Key insight — convention analysis requires exhaustive enumeration + constraint reasoning

This task had two components:

  1. Enumeration: Systematically cover every rule in the document and ask "what's missing?"
  2. Constraint reasoning: For each gap, reason about whether two developers following the rules could produce incompatible results

GPT-5 excelled at (1) — its 7,232 reasoning tokens enabled methodical section-by-section coverage. Every major topic (modules, PubSub, telemetry, _all_users, fakes, web) got explicit attention.

Opus excelled at (2) — when it identified a gap, it reasoned through the consequence (routing failure, compiler ambiguity, architectural drift). Fewer findings, but each finding included the "why it breaks" reasoning that makes it actionable.

Sonnet did neither particularly well — it identified gaps but didn't enumerate exhaustively or reason through consequences deeply.

Task taxonomy update

Convention/specification gap analysis is a new task type with distinct model performance:

  • GPT-5: Best for exhaustive coverage — will find the acronym rules, the tag naming, the entity key encoding that others miss
  • Opus: Best for consequence reasoning — will trace gaps to architectural or operational failures
  • Sonnet: Adequate for quick sanity check; not recommended for thorough analysis

This pattern is consistent with previous findings: GPT-5's reasoning enables systematic enumeration; Opus finds tensions the document can't see about itself; Sonnet lacks depth for analytical work.

Unique GPT-5 insight worth highlighting

The telemetry verb contradiction (rule says past-tense, example shows stale) is a genuine internal inconsistency the document contains. This is different from "gap" or "ambiguity" — it's a self-contradiction where following the rule would produce became_stale but the example shows stale. GPT-5 caught this; neither Claude model did.
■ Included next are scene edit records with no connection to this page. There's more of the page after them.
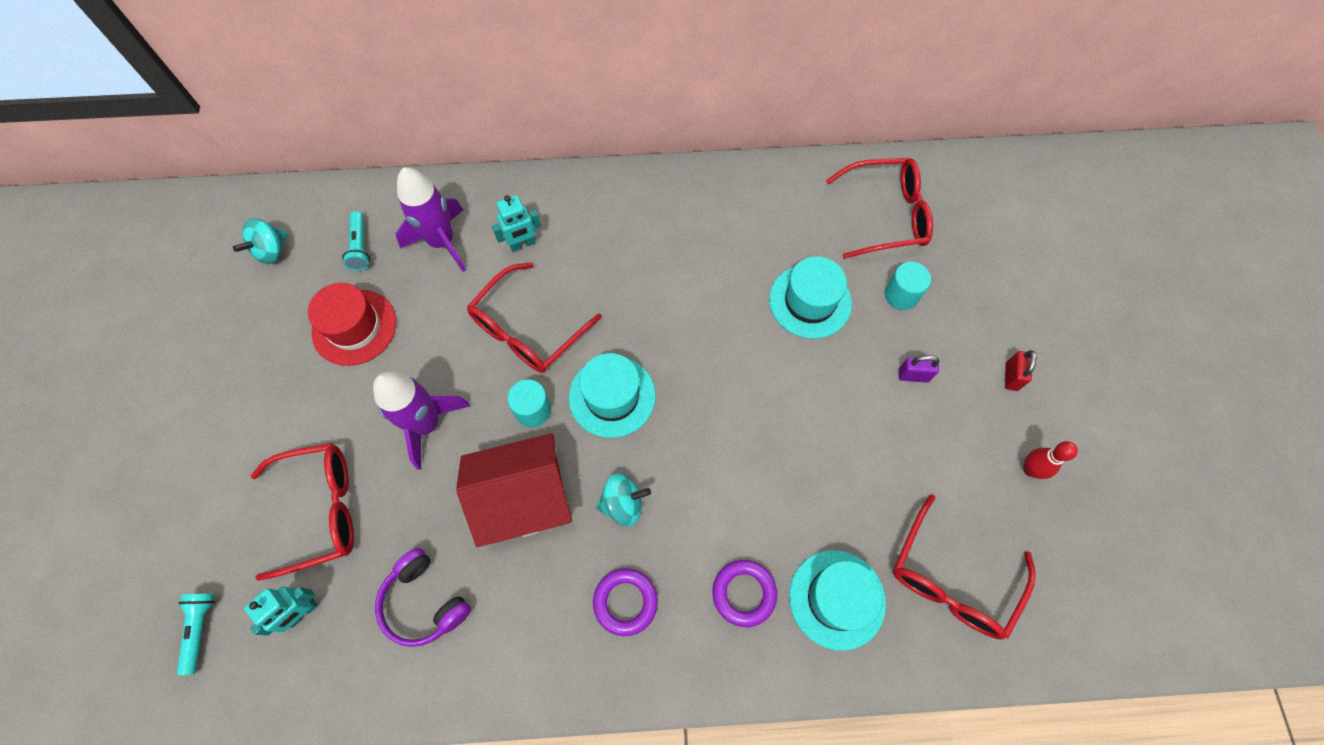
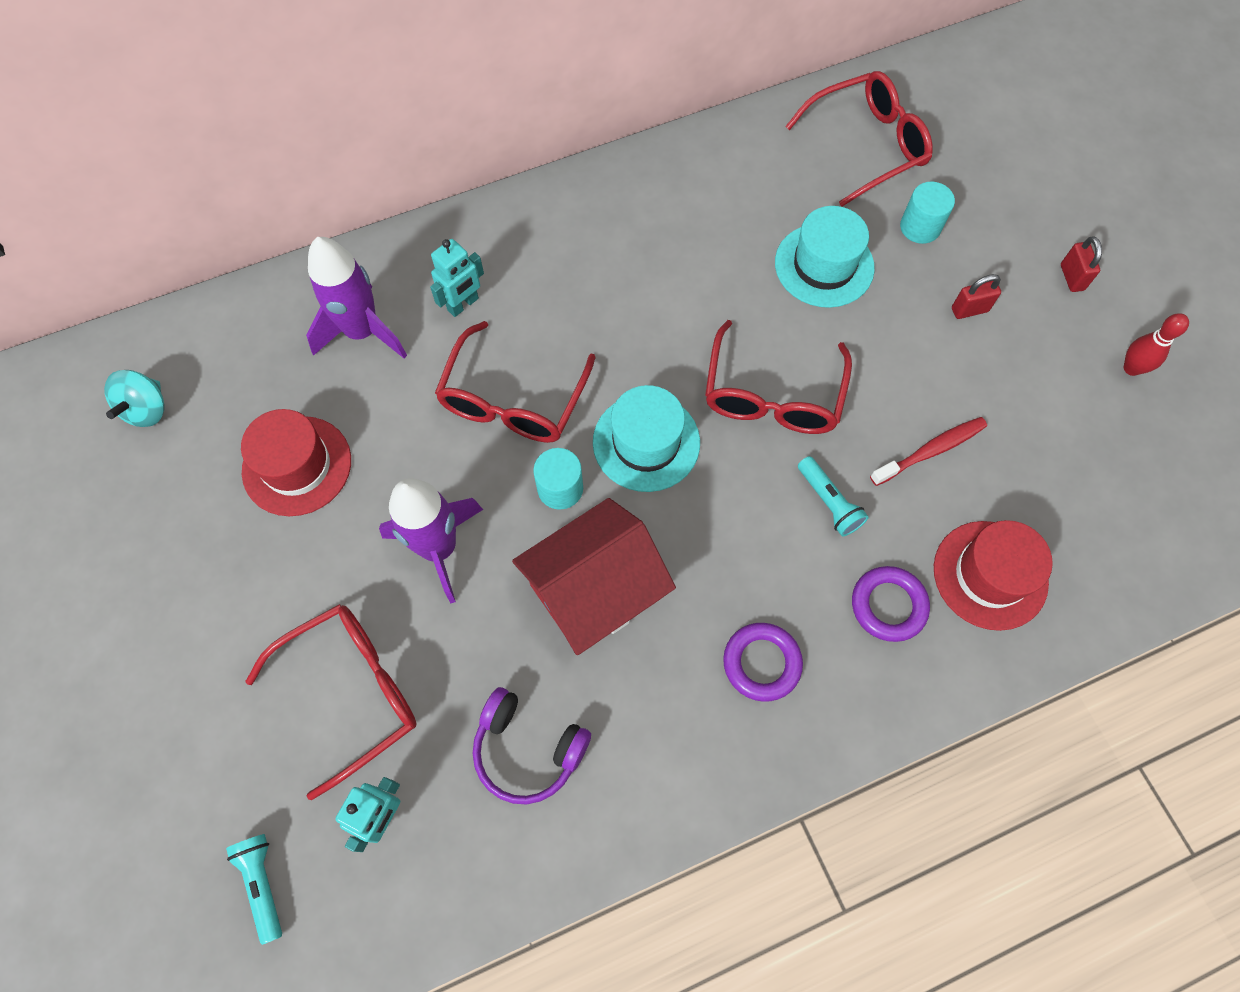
camera: 20 degrees left, 0 degrees up
turquoise flashlight [342,211,370,271] -> turquoise flashlight moved to [798,456,869,537]
turquoise spinning top [596,473,651,527] -> none
turquoise hat [789,550,886,651] -> red hat [934,520,1053,631]
red glasses [893,494,1036,640] -> red glasses moved to [705,320,852,434]
purple padlock [899,355,939,383] -> red padlock [952,274,1001,319]
none -> red toothbrush [870,417,987,486]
Unique Opus insight worth highlighting

The PubSub topic collision finding traced through why the current rules break: "market_data:AAPL" (per-entity) is pattern-indistinguishable from "market_data:42:status" (per-user) for a subscriber matching "market_data:" <> _. This shows the gap doesn't just allow inconsistency — it allows silent routing failures. Opus consistently elevates gaps to their operational consequences.

Practical implications

For convention/specification review:

  • Run GPT-5 for exhaustive coverage (will catch encoding rules, acronyms, pluralization — the details)
  • Run Opus to identify which gaps have architectural consequences (routing failures, compiler issues)
  • Sonnet is not recommended for this task type

The ideal workflow: GPT-5 first for comprehensive gap list, then Opus to prioritize which gaps matter. This is the same pattern as state machine analysis (Finding #58) and assumption-finding (Finding #10-12).

Meta-observation: Document type affects model performance less than expected

This is the first experiment on a prescriptive rules document rather than an architecture document. The model performance ranking (GPT-5 > Opus > Sonnet) held. The task skills (enumeration for GPT-5, consequence reasoning for Opus) also held. This suggests the analytical framework from previous findings generalizes beyond architecture docs.

Raw data

Full model outputs preserved in /tmp/gpt5-conventions.json, /tmp/opus-conventions.json, /tmp/sonnet-conventions.json.